I want to show a set of movie clips separated by fixation. I had working code just using the pyschopy library from the command line but somehow broke the module by installing avbin10 when I tried running my code in the standalone version of psychopy and it asked for avbin10 to play the mp4.
In the standalone version 1.84.0rc4:
If the movie is loaded as MovieStim then there are a pauses and some odd low res frames at the beginning and end of each clip and some kind of memory dequeuing error if I don’t pause the movie before switching to the next.
If the movie is loaded as MovieStim2 then it won’t load the movie at all (copy/paste doesn’t seem to work from the psychopy output window and I can only post one image as a new user so you’ll have to believe me).
If the movie is loaded as MovieStim3 then it has an indexing error for the clip, which was originally saved with moviepy.
I probably want to use MovieStim3, but am not really sure what to do about the fact it is trying to index one value past the end of the clip. I also don’t know how to make the original MovieStim behave in the standalone version, nor do I know how to fix what avbin10 broke. The demo works flawlessly, of course. Any ideas?

TASKS AND EXERCISES —
**1.** From the PsychoPy post, repeat word for word the part that opens with the words containing "If the movie is loaded as MovieStim2" and closes with "saved with moviepy.".
**2.** Please translate this sentence from the PsychoPy post into Spanish: "If the movie is loaded as MovieStim3 then it has an indexing error for the clip, which was originally saved with moviepy."
Rely only on the PsychoPy post for what comes after it.

ENTRIES SUPPLIED —
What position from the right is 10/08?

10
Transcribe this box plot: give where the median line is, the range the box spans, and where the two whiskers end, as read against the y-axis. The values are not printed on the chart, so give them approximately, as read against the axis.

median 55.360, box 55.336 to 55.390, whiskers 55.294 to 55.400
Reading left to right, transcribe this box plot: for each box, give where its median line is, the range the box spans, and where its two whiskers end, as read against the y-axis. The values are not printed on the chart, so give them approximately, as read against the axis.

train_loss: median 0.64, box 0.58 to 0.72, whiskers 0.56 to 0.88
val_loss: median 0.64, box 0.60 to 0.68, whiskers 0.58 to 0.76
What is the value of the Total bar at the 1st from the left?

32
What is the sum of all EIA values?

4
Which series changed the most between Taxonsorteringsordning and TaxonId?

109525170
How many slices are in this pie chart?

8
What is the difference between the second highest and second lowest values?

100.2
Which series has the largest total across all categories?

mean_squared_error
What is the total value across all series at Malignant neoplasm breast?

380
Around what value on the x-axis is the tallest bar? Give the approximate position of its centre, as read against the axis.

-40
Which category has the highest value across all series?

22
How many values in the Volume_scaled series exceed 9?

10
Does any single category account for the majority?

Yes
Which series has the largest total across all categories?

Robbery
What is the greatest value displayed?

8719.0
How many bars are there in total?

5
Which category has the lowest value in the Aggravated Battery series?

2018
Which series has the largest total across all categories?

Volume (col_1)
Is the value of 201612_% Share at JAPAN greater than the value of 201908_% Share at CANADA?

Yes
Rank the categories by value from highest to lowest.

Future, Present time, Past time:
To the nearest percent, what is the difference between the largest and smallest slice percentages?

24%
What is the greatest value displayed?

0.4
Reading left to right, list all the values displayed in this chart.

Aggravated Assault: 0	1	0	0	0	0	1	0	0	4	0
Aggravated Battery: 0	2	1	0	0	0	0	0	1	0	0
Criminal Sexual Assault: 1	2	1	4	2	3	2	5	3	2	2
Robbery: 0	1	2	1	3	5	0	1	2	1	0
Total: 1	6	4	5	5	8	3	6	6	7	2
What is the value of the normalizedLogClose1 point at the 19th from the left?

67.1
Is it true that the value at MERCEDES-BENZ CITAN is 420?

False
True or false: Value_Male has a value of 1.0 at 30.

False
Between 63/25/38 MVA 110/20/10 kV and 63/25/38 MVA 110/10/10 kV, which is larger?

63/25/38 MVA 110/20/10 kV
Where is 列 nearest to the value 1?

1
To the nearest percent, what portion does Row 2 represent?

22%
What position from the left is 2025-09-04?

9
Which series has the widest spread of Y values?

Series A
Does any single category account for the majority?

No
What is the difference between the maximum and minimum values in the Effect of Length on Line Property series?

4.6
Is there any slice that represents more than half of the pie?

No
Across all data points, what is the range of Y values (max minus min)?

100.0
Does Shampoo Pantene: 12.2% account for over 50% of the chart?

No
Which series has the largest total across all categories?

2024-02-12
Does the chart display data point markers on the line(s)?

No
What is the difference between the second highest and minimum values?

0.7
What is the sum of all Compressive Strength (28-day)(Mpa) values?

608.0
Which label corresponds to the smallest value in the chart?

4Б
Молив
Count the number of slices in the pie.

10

OUTPUTS BY TASK —
**1.**
If the movie is loaded as MovieStim2 then it won’t load the movie at all (copy/paste doesn’t seem to work from the psychopy output window and I can only post one image as a new user so you’ll have to believe me).
If the movie is loaded as MovieStim3 then it has an indexing error for the clip, which was originally saved with moviepy.

**2.** Si la película se carga como MovieStim3, tiene un error de indexación en el clip, que originalmente se guardó con moviepy.